A study published in 2015 showed that increasing physical activity improved sleep and mood in participants with insomnia. Participants engaged in a minimum of 150 minutes of moderate exercise over a week.

Great sleep is the key to long-lasting health. If you struggle with sleep, exercise will help.

Exercise can alleviate depression

Depression isn’t good for long-term health. In addition to enabling the body to deteriorate quickly, lingering depression can lead to suicide ideation.

When you exercise, you change your brain in positive ways. You create new neural pathways and become energized from endorphins. When you’re depressed, exercising is an opportunity to induce a higher state of mind and make yourself feel better without having to battle your mind. All you need to do is get up and start moving, and you’ll start to feel better.

According to data published by Helpguide.com, walking or running for just 15 minutes per day can reduce your risk of major depression by 26%. If you continue exercising, you can prevent yourself from relapsing into even minor depression.

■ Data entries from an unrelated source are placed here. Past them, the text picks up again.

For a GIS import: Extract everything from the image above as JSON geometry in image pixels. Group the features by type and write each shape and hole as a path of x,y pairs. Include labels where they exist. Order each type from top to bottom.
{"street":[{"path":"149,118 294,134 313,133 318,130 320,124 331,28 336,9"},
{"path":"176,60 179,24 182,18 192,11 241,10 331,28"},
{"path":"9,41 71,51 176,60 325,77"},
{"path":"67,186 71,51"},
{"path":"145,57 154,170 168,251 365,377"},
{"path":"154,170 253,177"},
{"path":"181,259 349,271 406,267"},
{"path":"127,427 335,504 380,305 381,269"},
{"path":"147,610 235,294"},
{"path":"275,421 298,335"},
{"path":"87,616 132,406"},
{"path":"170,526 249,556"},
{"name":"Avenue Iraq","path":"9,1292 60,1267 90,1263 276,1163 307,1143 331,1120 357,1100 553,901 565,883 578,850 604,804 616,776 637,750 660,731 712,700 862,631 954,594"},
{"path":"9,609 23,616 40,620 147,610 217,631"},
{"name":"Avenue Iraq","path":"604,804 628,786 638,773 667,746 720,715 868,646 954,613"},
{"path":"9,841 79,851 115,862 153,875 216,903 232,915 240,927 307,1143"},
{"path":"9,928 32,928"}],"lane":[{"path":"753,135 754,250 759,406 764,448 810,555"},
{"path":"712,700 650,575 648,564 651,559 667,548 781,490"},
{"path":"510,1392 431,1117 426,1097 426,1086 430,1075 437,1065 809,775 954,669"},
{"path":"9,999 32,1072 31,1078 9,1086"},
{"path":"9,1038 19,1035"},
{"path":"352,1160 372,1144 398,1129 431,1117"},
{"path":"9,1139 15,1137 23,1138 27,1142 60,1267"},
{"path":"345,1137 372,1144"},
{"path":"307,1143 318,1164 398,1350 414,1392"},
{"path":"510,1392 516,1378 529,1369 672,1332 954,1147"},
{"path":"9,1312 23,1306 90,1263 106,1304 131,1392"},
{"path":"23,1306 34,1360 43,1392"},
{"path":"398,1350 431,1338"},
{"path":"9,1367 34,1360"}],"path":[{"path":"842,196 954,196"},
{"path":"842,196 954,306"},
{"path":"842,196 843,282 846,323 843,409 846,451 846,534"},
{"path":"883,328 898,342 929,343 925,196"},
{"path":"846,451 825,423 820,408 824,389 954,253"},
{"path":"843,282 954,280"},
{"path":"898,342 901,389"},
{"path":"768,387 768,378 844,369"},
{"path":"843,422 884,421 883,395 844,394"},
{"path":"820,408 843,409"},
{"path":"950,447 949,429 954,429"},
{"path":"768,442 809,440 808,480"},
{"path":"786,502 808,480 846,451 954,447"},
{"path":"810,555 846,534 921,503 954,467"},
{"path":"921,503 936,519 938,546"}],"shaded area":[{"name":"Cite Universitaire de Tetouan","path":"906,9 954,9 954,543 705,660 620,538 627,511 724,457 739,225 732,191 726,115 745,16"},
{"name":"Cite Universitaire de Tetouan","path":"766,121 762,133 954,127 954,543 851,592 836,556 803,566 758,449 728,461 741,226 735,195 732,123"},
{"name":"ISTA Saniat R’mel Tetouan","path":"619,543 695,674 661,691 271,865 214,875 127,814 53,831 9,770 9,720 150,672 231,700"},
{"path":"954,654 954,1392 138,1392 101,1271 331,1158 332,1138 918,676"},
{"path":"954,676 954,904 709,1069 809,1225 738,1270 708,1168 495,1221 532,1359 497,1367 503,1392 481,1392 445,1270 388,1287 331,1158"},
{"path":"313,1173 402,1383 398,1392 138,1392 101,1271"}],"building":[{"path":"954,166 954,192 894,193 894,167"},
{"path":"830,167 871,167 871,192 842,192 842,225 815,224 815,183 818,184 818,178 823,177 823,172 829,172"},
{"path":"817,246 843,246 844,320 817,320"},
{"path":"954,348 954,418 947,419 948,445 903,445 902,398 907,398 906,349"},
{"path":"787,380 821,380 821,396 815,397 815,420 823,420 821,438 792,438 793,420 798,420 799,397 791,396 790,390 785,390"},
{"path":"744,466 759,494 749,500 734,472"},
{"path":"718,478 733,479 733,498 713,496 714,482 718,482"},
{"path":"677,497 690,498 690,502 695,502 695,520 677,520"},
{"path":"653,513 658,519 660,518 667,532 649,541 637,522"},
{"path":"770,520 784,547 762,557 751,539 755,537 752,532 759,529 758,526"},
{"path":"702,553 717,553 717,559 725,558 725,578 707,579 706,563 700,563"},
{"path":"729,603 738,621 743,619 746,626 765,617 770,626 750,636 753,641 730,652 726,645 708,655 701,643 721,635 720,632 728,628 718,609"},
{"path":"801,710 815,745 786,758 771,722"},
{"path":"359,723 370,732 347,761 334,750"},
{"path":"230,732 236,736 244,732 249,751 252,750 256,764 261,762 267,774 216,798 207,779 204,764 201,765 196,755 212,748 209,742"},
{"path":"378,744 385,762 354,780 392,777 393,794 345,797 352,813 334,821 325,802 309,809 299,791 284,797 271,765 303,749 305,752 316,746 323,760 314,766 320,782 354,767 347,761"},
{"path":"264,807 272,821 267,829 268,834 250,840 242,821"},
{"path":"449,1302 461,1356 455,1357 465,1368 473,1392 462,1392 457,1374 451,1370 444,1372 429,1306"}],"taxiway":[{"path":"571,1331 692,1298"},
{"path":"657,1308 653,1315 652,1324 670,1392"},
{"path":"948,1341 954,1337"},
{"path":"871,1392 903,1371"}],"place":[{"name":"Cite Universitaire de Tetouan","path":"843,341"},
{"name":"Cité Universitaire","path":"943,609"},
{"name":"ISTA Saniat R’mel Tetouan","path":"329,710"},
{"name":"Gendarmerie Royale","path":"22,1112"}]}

Next time you’re feeling blue, try exercising and see how it makes you feel. You might be surprised at how much better you feel.

Exercise helps reduce anxiety and PTSD symptoms

When you’re anxious or dealing with the effects of PTSD triggers, exercise can work wonders. Since exercise elevates mood by releasing endorphins, this can overpower the existing state of your nervous system. If you’re feeling anxious or angry, the endorphins will bring a sense of energetic calm over your body.

Exercise also increases focus and attention, which can drastically reduce anxiety symptoms and bring you back to a state of calm.

When you’re dealing with PTSD triggers, you’re more than likely stuck in “fight or flight” mode. Exercise can help you get unstuck. With the increased focus, your mind won’t wander, and you’ll have more control over your mental and physical reactions.

Exercise is no longer a natural part of our day – carve out time

There was a time when people didn’t have to carve time out of their day to exercise. Before computers and the internet became the world’s main source of entertainment and commerce, most people worked physically demanding jobs.

If you want to remain healthy as you get older, you need to exercise regularly. Unless your day job is physically demanding, you’ll need to set aside time to exercise or you’re unlikely to stay committed.

Be forewarned: exercise is addicting. Once you start feeling better in your mind and body, there will be no going back.


Adam Mulligan did his degree in psychology at the University of Hertfordshire. He is interested in mental health and well-being.